- Required work
Can you format every line of all the records below as a JSON list of strings, one string per line, leaving out blank lines?

- Material for the task
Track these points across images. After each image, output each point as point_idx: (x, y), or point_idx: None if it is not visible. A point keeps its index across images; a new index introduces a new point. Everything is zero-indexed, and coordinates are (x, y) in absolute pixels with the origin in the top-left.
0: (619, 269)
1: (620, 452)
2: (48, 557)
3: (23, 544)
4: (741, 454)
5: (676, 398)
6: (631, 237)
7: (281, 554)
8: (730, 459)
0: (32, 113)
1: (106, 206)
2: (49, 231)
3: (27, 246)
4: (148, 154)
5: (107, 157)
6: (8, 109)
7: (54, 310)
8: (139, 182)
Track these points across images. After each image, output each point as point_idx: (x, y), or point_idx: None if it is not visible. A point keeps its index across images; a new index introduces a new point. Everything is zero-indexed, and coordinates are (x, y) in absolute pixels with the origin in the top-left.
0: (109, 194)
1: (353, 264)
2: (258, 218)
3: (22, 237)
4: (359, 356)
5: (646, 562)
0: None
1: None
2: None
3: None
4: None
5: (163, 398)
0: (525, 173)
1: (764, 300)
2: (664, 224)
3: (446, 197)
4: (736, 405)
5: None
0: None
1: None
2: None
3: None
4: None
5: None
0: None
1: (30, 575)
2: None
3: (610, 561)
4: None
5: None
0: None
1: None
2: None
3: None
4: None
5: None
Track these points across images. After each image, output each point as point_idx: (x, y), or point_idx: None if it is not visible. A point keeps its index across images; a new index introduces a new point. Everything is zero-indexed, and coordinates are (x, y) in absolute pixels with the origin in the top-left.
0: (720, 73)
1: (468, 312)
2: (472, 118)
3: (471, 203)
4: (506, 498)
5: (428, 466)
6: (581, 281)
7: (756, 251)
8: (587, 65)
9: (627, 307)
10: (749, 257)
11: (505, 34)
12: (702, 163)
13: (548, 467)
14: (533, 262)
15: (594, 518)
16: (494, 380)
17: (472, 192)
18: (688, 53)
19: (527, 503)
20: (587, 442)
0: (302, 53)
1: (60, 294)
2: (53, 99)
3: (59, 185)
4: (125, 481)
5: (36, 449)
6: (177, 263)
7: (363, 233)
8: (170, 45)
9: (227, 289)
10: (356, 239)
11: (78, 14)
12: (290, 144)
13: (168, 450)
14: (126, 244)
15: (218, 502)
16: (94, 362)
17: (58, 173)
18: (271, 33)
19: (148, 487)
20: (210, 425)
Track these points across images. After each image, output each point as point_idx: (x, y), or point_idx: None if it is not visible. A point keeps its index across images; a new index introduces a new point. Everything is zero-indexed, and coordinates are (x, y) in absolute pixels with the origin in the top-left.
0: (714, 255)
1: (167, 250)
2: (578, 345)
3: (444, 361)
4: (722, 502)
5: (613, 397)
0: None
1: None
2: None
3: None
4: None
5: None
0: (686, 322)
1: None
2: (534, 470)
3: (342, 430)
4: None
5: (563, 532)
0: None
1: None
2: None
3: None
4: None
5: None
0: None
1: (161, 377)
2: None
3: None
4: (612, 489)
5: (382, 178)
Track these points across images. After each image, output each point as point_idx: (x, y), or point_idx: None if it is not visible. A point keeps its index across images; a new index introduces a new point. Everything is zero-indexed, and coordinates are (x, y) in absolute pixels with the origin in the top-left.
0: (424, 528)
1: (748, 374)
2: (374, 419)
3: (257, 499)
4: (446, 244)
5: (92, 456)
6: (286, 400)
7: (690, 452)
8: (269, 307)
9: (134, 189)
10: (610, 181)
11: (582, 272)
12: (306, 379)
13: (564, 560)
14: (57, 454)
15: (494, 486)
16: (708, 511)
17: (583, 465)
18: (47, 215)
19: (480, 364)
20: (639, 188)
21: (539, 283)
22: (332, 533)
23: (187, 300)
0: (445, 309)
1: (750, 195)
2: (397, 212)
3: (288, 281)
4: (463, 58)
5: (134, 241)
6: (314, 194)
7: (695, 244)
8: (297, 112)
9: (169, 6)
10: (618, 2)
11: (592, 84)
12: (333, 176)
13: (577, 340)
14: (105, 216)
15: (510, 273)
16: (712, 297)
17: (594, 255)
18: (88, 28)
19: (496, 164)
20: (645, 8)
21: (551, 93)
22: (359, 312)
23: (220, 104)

- Expected answer
[
  "Track these points across images. After each image, output each point as point_idx: (x, y), or point_idx: None if it is not visible. A point keeps its index across images; a new index introduces a new point. Everything is zero-indexed, and coordinates are (x, y) in absolute pixels with the origin in the top-left.",
  "0: (619, 269)",
  "1: (620, 452)",
  "2: (48, 557)",
  "3: (23, 544)",
  "4: (741, 454)",
  "5: (676, 398)",
  "6: (631, 237)",
  "7: (281, 554)",
  "8: (730, 459)",
  "0: (32, 113)",
  "1: (106, 206)",
  "2: (49, 231)",
  "3: (27, 246)",
  "4: (148, 154)",
  "5: (107, 157)",
  "6: (8, 109)",
  "7: (54, 310)",
  "8: (139, 182)",
  "Track these points across images. After each image, output each point as point_idx: (x, y), or point_idx: None if it is not visible. A point keeps its index across images; a new index introduces a new point. Everything is zero-indexed, and coordinates are (x, y) in absolute pixels with the origin in the top-left.",
  "0: (109, 194)",
  "1: (353, 264)",
  "2: (258, 218)",
  "3: (22, 237)",
  "4: (359, 356)",
  "5: (646, 562)",
  "0: None",
  "1: None",
  "2: None",
  "3: None",
  "4: None",
  "5: (163, 398)",
  "0: (525, 173)",
  "1: (764, 300)",
  "2: (664, 224)",
  "3: (446, 197)",
  "4: (736, 405)",
  "5: None",
  "0: None",
  "1: None",
  "2: None",
  "3: None",
  "4: None",
  "5: None",
  "0: None",
  "1: (30, 575)",
  "2: None",
  "3: (610, 561)",
  "4: None",
  "5: None",
  "0: None",
  "1: None",
  "2: None",
  "3: None",
  "4: None",
  "5: None",
  "Track these points across images. After each image, output each point as point_idx: (x, y), or point_idx: None if it is not visible. A point keeps its index across images; a new index introduces a new point. Everything is zero-indexed, and coordinates are (x, y) in absolute pixels with the origin in the top-left.",
  "0: (720, 73)",
  "1: (468, 312)",
  "2: (472, 118)",
  "3: (471, 203)",
  "4: (506, 498)",
  "5: (428, 466)",
  "6: (581, 281)",
  "7: (756, 251)",
  "8: (587, 65)",
  "9: (627, 307)",
  "10: (749, 257)",
  "11: (505, 34)",
  "12: (702, 163)",
  "13: (548, 467)",
  "14: (533, 262)",
  "15: (594, 518)",
  "16: (494, 380)",
  "17: (472, 192)",
  "18: (688, 53)",
  "19: (527, 503)",
  "20: (587, 442)",
  "0: (302, 53)",
  "1: (60, 294)",
  "2: (53, 99)",
  "3: (59, 185)",
  "4: (125, 481)",
  "5: (36, 449)",
  "6: (177, 263)",
  "7: (363, 233)",
  "8: (170, 45)",
  "9: (227, 289)",
  "10: (356, 239)",
  "11: (78, 14)",
  "12: (290, 144)",
  "13: (168, 450)",
  "14: (126, 244)",
  "15: (218, 502)",
  "16: (94, 362)",
  "17: (58, 173)",
  "18: (271, 33)",
  "19: (148, 487)",
  "20: (210, 425)",
  "Track these points across images. After each image, output each point as point_idx: (x, y), or point_idx: None if it is not visible. A point keeps its index across images; a new index introduces a new point. Everything is zero-indexed, and coordinates are (x, y) in absolute pixels with the origin in the top-left.",
  "0: (714, 255)",
  "1: (167, 250)",
  "2: (578, 345)",
  "3: (444, 361)",
  "4: (722, 502)",
  "5: (613, 397)",
  "0: None",
  "1: None",
  "2: None",
  "3: None",
  "4: None",
  "5: None",
  "0: (686, 322)",
  "1: None",
  "2: (534, 470)",
  "3: (342, 430)",
  "4: None",
  "5: (563, 532)",
  "0: None",
  "1: None",
  "2: None",
  "3: None",
  "4: None",
  "5: None",
  "0: None",
  "1: (161, 377)",
  "2: None",
  "3: None",
  "4: (612, 489)",
  "5: (382, 178)",
  "Track these points across images. After each image, output each point as point_idx: (x, y), or point_idx: None if it is not visible. A point keeps its index across images; a new index introduces a new point. Everything is zero-indexed, and coordinates are (x, y) in absolute pixels with the origin in the top-left.",
  "0: (424, 528)",
  "1: (748, 374)",
  "2: (374, 419)",
  "3: (257, 499)",
  "4: (446, 244)",
  "5: (92, 456)",
  "6: (286, 400)",
  "7: (690, 452)",
  "8: (269, 307)",
  "9: (134, 189)",
  "10: (610, 181)",
  "11: (582, 272)",
  "12: (306, 379)",
  "13: (564, 560)",
  "14: (57, 454)",
  "15: (494, 486)",
  "16: (708, 511)",
  "17: (583, 465)",
  "18: (47, 215)",
  "19: (480, 364)",
  "20: (639, 188)",
  "21: (539, 283)",
  "22: (332, 533)",
  "23: (187, 300)",
  "0: (445, 309)",
  "1: (750, 195)",
  "2: (397, 212)",
  "3: (288, 281)",
  "4: (463, 58)",
  "5: (134, 241)",
  "6: (314, 194)",
  "7: (695, 244)",
  "8: (297, 112)",
  "9: (169, 6)",
  "10: (618, 2)",
  "11: (592, 84)",
  "12: (333, 176)",
  "13: (577, 340)",
  "14: (105, 216)",
  "15: (510, 273)",
  "16: (712, 297)",
  "17: (594, 255)",
  "18: (88, 28)",
  "19: (496, 164)",
  "20: (645, 8)",
  "21: (551, 93)",
  "22: (359, 312)",
  "23: (220, 104)"
]